◆ **Your assignment**:
The stretch from the line with "อยู่กับปัจจุบั" through the line with "effets de l'hormonothérapie" in the records below: write it out exactly, and nothing else.

[Stored items from a collection]

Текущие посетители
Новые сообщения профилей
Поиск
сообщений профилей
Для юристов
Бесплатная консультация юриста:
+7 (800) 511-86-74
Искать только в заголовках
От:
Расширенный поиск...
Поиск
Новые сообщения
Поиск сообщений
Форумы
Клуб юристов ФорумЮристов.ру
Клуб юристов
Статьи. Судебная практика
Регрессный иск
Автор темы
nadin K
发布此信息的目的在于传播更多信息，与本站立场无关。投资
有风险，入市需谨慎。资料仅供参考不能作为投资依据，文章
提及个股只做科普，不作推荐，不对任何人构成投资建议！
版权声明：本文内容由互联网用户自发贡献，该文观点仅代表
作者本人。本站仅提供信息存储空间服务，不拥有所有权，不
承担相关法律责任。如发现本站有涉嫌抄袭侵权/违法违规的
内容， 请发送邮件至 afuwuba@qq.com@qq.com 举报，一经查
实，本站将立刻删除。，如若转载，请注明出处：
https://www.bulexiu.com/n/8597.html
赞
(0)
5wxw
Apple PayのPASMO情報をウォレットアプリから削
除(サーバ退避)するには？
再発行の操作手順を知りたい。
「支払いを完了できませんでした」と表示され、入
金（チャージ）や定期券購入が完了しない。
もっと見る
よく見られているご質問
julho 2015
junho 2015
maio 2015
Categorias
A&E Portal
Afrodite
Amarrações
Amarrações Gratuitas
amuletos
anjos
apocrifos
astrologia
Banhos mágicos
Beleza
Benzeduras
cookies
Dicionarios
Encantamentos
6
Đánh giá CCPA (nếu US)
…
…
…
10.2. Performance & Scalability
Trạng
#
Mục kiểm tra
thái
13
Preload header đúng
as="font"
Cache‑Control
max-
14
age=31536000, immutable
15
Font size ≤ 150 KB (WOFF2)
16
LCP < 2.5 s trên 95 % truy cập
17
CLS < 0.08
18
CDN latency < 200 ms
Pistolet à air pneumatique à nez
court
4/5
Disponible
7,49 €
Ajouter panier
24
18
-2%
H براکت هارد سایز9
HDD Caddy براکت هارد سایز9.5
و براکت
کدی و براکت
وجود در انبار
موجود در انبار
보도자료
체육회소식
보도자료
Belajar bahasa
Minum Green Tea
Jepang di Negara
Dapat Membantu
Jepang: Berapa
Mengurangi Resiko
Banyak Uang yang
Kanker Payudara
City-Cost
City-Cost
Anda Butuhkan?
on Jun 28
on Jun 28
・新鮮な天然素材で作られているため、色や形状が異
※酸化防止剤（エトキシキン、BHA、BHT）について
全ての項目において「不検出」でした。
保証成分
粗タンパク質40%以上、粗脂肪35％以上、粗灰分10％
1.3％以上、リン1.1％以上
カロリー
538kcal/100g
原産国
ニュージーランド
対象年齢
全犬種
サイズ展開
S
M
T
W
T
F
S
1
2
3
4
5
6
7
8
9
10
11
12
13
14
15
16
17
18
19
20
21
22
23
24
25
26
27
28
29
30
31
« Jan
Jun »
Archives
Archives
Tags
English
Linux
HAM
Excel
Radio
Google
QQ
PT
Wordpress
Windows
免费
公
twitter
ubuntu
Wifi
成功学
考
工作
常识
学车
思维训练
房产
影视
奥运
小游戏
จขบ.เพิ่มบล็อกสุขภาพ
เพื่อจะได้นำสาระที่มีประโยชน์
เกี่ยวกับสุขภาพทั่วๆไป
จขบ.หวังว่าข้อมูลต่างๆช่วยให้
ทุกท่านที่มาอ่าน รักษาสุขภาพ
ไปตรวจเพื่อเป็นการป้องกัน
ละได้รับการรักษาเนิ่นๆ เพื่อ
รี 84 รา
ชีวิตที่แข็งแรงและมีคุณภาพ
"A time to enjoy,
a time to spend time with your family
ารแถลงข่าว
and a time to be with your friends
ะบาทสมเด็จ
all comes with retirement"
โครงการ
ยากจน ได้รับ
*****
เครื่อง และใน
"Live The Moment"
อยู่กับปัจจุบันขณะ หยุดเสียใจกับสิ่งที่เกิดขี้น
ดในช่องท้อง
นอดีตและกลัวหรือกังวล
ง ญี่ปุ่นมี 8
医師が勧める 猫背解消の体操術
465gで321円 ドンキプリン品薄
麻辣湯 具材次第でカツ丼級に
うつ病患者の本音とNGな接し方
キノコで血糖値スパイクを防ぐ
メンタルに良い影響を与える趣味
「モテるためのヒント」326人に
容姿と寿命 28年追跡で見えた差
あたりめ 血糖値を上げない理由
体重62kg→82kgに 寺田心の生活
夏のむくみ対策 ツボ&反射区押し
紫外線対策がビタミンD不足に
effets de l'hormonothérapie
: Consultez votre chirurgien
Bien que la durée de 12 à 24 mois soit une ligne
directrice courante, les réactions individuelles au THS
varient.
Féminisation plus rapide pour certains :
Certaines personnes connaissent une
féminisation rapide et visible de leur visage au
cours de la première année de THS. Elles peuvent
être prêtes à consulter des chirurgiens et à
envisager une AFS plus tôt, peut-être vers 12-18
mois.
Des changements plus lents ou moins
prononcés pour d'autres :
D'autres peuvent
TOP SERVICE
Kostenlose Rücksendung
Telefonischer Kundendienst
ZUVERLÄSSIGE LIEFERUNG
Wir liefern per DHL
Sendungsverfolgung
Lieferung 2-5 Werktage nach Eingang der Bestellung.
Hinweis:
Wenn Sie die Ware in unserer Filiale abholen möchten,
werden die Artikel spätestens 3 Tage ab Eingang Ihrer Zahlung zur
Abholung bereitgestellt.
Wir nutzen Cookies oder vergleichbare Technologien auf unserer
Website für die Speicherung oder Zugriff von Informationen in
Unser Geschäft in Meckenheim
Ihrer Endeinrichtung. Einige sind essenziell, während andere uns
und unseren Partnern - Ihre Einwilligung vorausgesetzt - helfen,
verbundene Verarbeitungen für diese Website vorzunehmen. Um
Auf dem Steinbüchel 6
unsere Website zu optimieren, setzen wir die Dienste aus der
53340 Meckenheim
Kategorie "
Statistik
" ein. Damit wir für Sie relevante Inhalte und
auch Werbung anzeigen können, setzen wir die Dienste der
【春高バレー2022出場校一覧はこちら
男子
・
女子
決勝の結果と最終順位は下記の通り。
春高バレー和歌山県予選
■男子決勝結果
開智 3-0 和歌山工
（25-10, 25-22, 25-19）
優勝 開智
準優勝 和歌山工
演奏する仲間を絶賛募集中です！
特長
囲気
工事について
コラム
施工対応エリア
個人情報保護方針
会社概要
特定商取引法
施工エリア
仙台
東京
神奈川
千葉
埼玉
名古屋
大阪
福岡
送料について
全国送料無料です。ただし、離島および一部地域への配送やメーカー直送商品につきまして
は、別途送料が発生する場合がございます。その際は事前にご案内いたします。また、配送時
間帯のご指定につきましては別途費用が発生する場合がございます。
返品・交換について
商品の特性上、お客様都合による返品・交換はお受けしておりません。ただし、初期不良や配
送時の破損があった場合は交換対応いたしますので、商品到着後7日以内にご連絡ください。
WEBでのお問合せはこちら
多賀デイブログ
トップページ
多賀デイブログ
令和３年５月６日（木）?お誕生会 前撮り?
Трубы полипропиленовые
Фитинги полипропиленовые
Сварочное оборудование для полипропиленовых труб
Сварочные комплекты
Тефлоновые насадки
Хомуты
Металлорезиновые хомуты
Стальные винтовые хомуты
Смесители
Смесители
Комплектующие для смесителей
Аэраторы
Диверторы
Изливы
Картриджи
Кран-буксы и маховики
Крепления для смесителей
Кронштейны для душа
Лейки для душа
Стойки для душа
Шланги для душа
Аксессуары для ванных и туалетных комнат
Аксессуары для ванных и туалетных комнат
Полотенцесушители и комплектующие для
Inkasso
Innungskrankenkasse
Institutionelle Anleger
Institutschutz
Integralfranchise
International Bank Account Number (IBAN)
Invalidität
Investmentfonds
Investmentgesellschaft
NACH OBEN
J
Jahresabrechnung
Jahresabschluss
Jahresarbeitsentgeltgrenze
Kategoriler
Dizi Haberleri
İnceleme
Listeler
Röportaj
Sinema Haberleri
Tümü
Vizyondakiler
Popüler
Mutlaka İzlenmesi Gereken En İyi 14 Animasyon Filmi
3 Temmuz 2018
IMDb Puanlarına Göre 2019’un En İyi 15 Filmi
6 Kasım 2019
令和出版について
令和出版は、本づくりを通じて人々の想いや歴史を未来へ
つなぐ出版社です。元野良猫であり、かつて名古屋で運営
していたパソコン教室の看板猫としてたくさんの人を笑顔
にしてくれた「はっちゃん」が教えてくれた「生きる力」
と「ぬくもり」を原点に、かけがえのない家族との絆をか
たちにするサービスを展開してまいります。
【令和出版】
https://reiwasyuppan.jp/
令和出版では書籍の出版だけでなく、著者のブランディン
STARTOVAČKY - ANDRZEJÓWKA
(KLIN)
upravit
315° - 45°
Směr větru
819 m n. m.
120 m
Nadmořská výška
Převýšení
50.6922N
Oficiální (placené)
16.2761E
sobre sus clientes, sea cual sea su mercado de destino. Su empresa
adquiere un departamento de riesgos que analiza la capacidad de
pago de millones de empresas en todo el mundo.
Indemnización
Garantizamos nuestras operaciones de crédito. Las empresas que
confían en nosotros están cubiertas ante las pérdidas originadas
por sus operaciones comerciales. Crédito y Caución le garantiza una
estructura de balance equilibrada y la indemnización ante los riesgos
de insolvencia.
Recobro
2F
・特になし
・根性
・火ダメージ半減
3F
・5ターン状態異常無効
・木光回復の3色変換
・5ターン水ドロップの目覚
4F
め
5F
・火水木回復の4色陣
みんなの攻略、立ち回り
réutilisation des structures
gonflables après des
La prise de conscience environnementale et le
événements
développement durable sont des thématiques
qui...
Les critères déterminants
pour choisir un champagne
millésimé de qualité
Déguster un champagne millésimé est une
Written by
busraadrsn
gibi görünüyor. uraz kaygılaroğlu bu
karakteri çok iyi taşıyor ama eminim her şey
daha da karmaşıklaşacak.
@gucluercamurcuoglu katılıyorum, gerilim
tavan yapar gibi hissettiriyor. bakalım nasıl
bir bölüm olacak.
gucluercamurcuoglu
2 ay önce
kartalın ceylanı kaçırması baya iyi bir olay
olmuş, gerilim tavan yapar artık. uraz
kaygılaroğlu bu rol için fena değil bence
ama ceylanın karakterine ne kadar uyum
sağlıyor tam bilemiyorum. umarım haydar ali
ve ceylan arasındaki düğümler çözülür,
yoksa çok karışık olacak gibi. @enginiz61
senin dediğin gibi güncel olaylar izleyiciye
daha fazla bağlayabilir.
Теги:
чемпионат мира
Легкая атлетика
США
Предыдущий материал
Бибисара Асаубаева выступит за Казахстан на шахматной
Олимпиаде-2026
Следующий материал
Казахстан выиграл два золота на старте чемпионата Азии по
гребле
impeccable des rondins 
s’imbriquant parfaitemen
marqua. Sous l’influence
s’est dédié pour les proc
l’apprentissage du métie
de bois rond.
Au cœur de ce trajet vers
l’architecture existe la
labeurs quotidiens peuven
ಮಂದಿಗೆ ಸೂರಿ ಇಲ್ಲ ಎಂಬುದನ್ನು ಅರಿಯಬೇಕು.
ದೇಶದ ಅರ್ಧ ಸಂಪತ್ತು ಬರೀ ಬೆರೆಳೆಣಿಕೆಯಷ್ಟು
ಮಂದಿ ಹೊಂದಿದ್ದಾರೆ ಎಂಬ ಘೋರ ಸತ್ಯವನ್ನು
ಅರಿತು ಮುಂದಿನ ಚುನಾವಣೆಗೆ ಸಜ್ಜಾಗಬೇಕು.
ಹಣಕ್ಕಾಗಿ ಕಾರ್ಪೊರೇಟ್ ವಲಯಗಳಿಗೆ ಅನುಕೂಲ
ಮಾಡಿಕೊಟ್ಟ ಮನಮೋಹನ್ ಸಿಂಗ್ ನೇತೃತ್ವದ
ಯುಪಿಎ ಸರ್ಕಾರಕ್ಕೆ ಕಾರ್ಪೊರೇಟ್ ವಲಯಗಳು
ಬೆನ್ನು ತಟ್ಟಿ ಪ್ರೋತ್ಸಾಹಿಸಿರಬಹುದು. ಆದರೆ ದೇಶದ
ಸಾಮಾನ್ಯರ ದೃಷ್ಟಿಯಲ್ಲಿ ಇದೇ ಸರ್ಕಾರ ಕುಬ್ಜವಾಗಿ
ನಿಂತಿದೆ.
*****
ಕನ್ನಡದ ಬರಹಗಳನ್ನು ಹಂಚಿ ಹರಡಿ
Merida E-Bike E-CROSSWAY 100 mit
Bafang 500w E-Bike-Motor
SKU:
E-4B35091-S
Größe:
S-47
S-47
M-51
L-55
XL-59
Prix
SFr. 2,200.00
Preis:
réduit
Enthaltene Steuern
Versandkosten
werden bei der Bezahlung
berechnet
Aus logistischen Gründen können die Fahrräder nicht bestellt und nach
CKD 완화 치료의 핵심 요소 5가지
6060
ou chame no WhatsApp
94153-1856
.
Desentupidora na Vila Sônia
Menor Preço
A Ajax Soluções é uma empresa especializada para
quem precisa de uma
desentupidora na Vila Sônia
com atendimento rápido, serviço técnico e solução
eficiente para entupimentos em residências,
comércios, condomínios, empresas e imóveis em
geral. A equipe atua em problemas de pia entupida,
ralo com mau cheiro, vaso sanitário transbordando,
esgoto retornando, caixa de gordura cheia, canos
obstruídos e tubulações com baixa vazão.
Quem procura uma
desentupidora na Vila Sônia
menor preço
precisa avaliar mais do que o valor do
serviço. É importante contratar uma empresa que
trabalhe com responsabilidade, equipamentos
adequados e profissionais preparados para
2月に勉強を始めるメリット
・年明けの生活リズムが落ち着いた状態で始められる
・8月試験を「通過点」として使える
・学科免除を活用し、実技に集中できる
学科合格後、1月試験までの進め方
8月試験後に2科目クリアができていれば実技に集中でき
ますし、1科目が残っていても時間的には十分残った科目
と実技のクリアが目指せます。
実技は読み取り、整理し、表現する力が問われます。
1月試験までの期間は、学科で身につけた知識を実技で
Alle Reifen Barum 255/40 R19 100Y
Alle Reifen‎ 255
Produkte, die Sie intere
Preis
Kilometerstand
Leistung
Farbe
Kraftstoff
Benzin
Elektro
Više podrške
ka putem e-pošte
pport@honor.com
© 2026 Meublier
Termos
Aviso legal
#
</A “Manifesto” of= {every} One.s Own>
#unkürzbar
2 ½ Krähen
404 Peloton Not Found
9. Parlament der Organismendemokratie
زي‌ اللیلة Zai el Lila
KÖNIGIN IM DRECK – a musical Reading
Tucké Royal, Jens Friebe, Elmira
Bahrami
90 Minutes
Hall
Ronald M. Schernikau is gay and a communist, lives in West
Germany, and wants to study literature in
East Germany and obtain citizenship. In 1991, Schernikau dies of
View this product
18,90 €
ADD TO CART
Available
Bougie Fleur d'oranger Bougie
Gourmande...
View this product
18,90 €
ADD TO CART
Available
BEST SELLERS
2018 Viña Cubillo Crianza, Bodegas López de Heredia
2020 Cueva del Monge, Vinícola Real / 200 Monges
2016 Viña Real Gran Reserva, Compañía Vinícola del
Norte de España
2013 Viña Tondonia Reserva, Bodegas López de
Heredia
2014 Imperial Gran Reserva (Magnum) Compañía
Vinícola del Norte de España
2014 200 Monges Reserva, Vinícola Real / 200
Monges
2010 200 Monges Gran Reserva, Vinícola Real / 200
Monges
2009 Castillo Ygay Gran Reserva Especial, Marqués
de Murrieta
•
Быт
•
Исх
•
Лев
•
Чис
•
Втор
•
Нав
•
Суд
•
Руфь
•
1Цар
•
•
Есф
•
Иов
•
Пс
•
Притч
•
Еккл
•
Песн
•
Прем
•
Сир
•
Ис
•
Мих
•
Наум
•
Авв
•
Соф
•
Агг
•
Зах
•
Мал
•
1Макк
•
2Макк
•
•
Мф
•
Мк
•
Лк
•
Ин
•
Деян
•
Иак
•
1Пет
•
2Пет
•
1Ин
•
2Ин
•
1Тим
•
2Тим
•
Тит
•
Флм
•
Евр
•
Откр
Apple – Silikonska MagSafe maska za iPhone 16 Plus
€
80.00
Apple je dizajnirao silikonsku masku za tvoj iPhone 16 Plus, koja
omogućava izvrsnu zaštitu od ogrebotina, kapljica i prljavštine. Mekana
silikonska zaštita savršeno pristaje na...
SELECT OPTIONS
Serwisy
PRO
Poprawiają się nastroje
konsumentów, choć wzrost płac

◆ **Solution to this task**:
อยู่กับปัจจุบันขณะ หยุดเสียใจกับสิ่งที่เกิดขี้น
ดในช่องท้อง
นอดีตและกลัวหรือกังวล
ง ญี่ปุ่นมี 8
医師が勧める 猫背解消の体操術
465gで321円 ドンキプリン品薄
麻辣湯 具材次第でカツ丼級に
うつ病患者の本音とNGな接し方
キノコで血糖値スパイクを防ぐ
メンタルに良い影響を与える趣味
「モテるためのヒント」326人に
容姿と寿命 28年追跡で見えた差
あたりめ 血糖値を上げない理由
体重62kg→82kgに 寺田心の生活
夏のむくみ対策 ツボ&反射区押し
紫外線対策がビタミンD不足に
effets de l'hormonothérapie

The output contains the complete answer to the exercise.